Kodak's UK pension fund is buying the beleaguered business's consumer and scanner operations to allow the US company to emerge from bankruptcy.
The deal – which involves the pension fund handing over $650m (£419m) to the company – will wipe out Kodak's $2.8bn debt to thousands of British pensioners.
The two units being sold are personalised imaging, which includes most consumer products and retail printing kiosks, and Kodak's document imaging unit, that makes scanners for business customers.
Antonio Perez, the chairman of the struggling film group, said that in one transaction the company would divest the businesses and "settle its largest legacy liability", calling it an "extraordinary result".
The Kodak UK pension scheme is currently facing a £1.9bn deficit. That will be closed and members offered the chance to join a new scheme which will have lower benefits but spare scheme members the prospect of having to rely on a statutory rescue fund, which could leave them even worse off. The scheme has nearly 15,000 UK members, including 8,610 who are already claiming their pensions.
Steven Ross, the chairman of the scheme, said: "This settlement gives members greatly improved future prospects while being good for Kodak's employees, its creditors and for UK business."
The deal has to be approved by the UK Pensions Regulator and the US bankruptcy court.
A spokesman for the Pensions Regulator yesterday indicated that it would approve the deal. He said: "The Pensions Regulator has been engaged in discussion with the trustees and the Kodak group throughout the Chapter 11 [US bankruptcy] process.
"Although we recognise that the settlement awaits the approval of the US court overseeing Chapter 11 proceedings later this year, we believe that the agreement reached represents the best outcome for scheme members in a difficult situation. The regulator will continue its dialogue with the trustees about future arrangements."

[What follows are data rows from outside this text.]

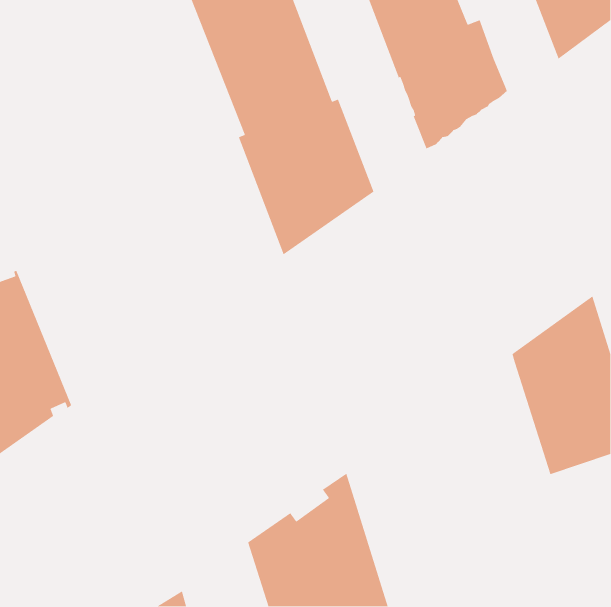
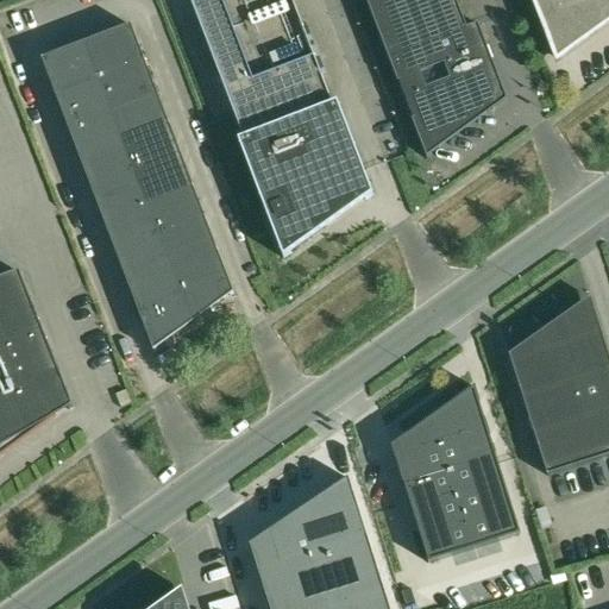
building: none -> [39,20,231,346]
building: none -> [389,383,519,558]

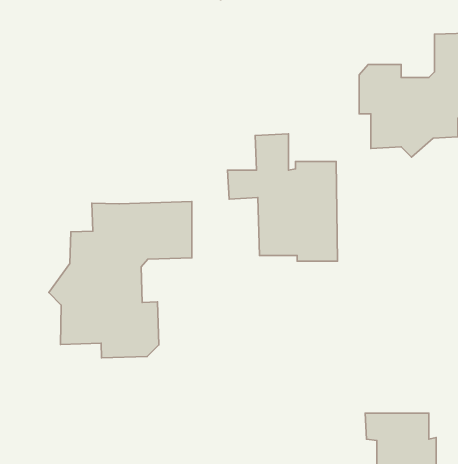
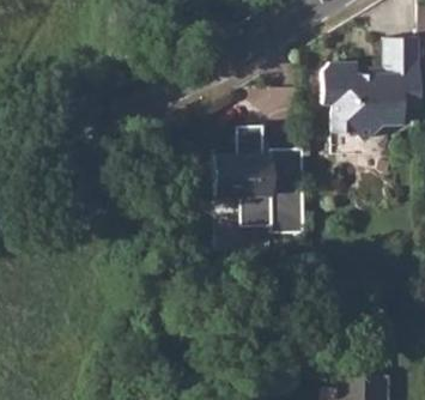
building: [49,202,192,358] -> none

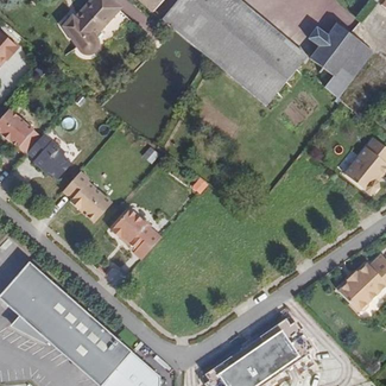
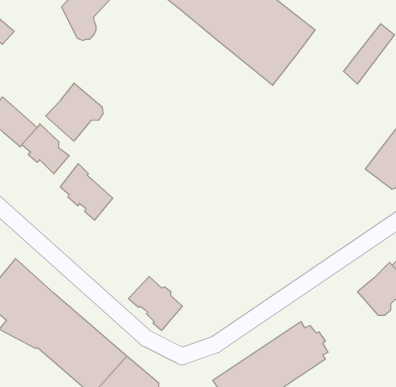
building: [314,25,361,74] -> none
building: none -> [46,83,103,141]
building: [112,208,162,258] -> [129,277,182,330]

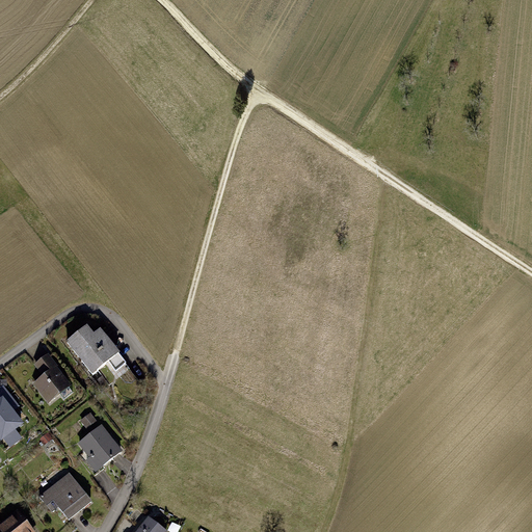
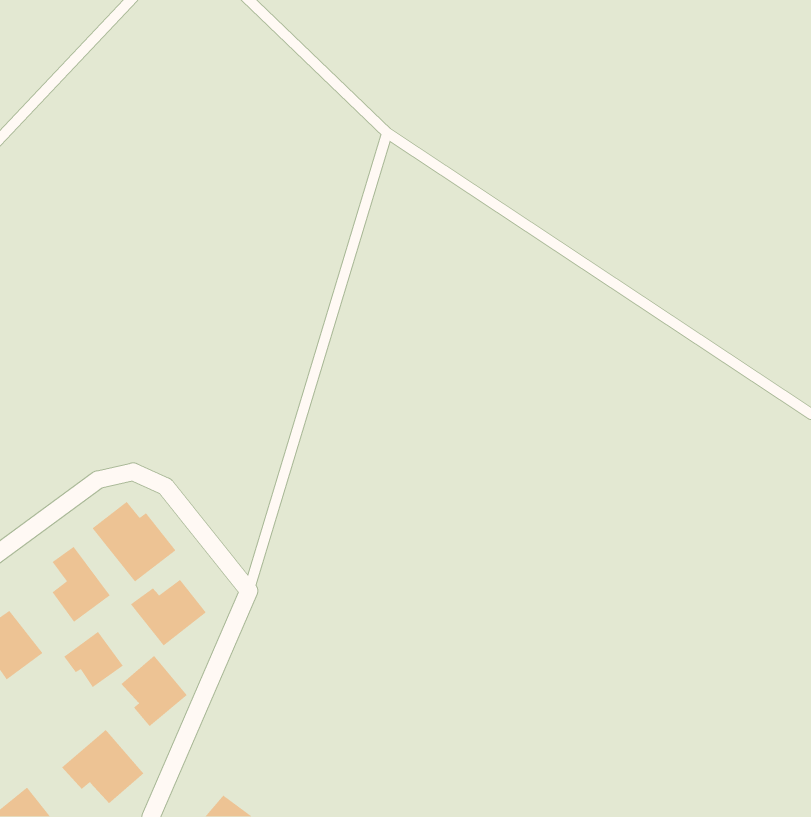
building: none -> [130,579,207,647]
building: none -> [63,631,124,688]

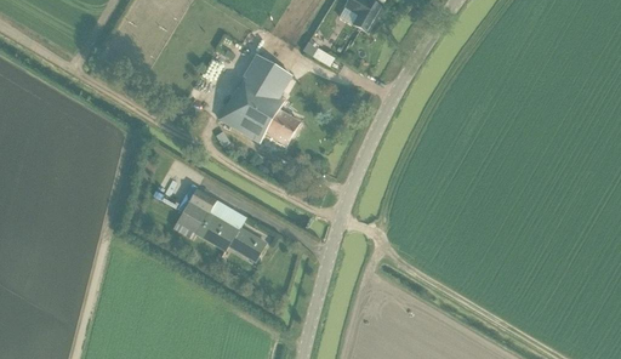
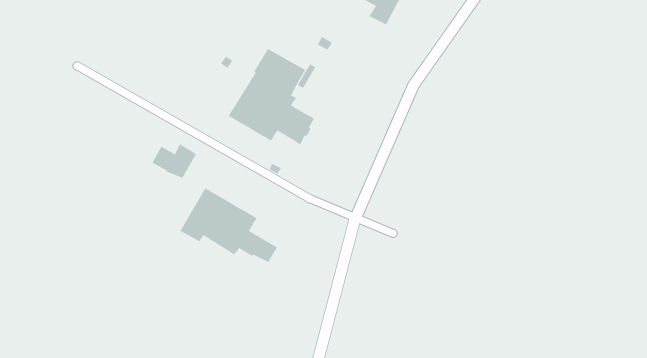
building: none -> [152,143,197,178]

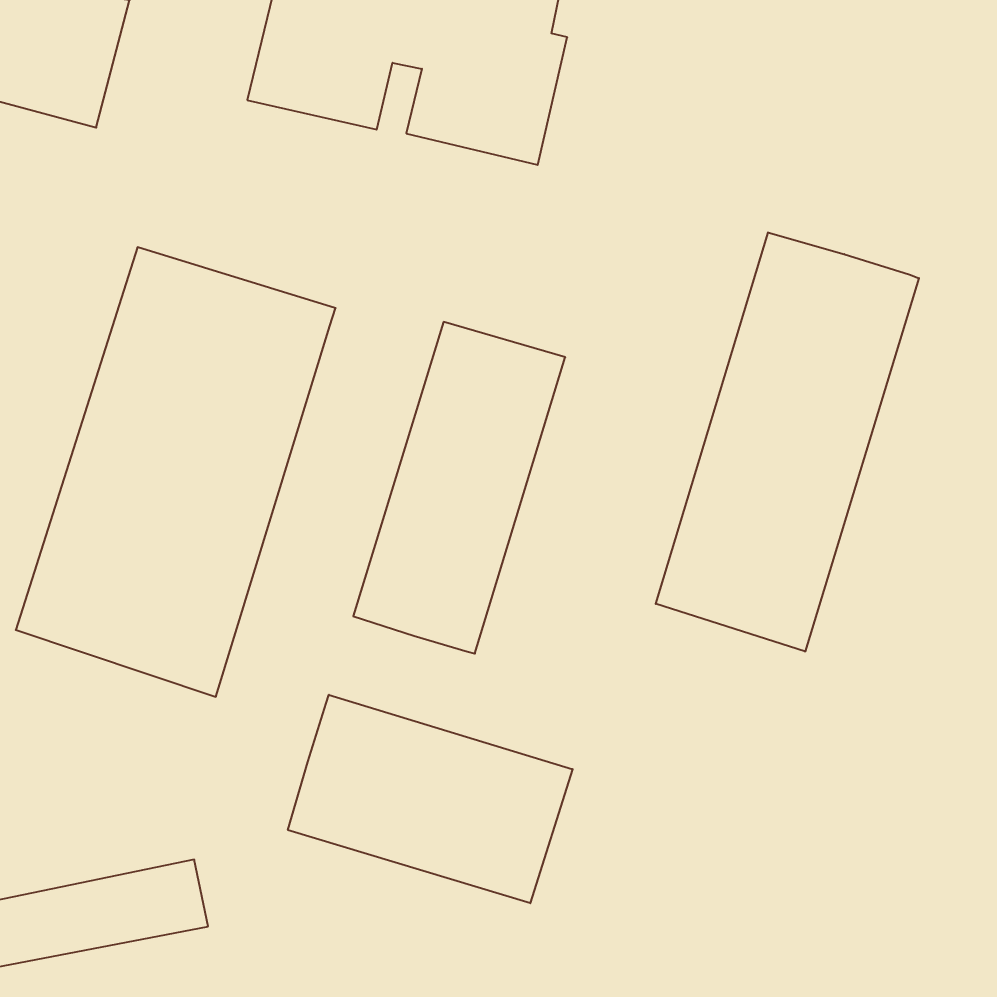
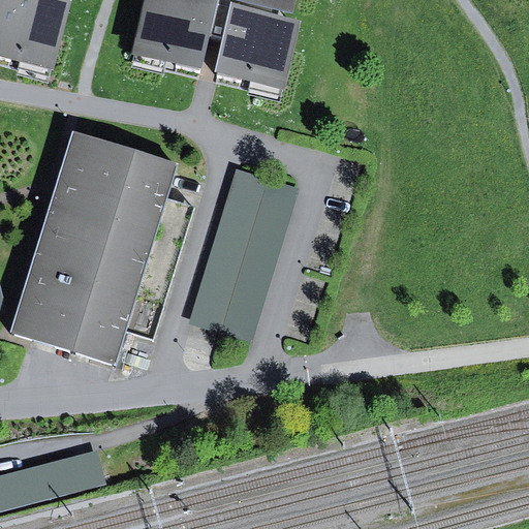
building: [656,232,919,652] -> none
building: [288,695,573,903] -> none

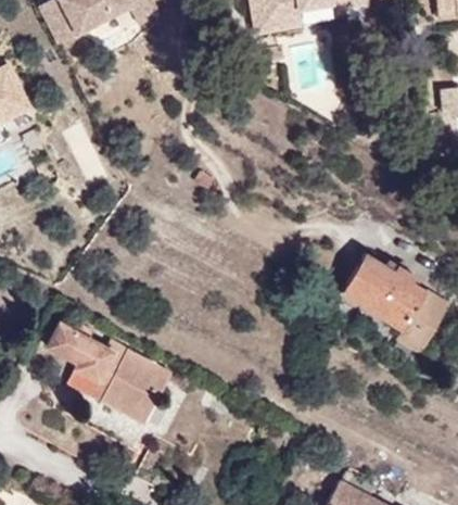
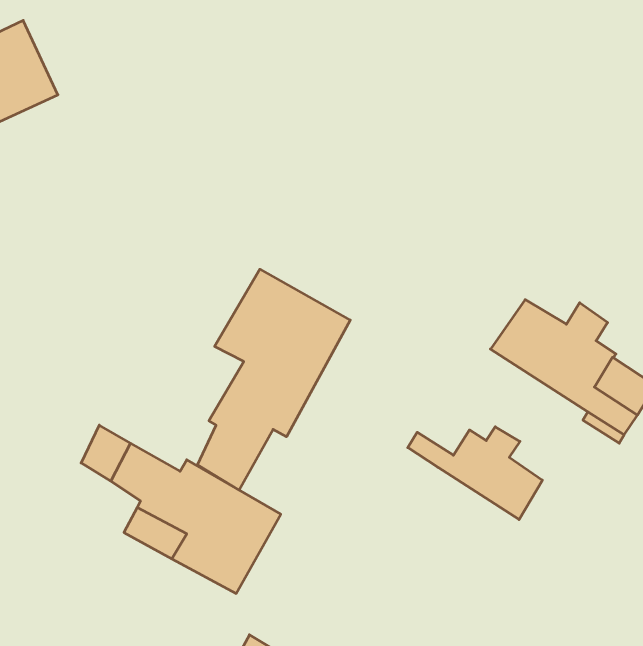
building: none -> [197,269,350,490]
building: none -> [408,427,542,520]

But the independent pension consultant John Ralfe warned that the deal should not go through without close examination.
"I hope this is a genuinely better alternative than liquidation," he said. "To make sure we understand the detail the regulator should produce a 'section 89' report explaining why this is better than simply getting a share of the liquidation proceeds through the UK and US courts."
The move is the latest in a long line concerning companies facing large pension black holes choosing to fill them with assets, including Dairy Crest's scheme recently taking cheese and Johnnie Walker distiller Diageo taking 2 million barrels of whisky.
Mark Wood, the chief executive of JLT Employee Benefits, said: "The Kodak pension plan in the UK is taking on two unlisted subsidiary companies as assets. As deficits have widened, schemes are increasingly looking at alternative assets to provide cashflows, as happened with Dairy Crest and Diageo. Kodak's move goes a step further but, providing the businesses can generate enough cashflow, the principle is the same."
Kodak – which launched its first camera in 1888 – got into difficulties in recent years because it failed to anticipate or cope with the consumer shift to digital imaging. It was forced to file for bankruptcy protection in the US last year.
As part of its struggle earlier this year, Kodak sold a portfolio of 1,100 digital patents for $527m to the likes of Apple, Google and Microsoft.
Yesterday's agreement with the pension fund will be implemented as part of Kodak's Chapter 11 bankruptcy plan in the US.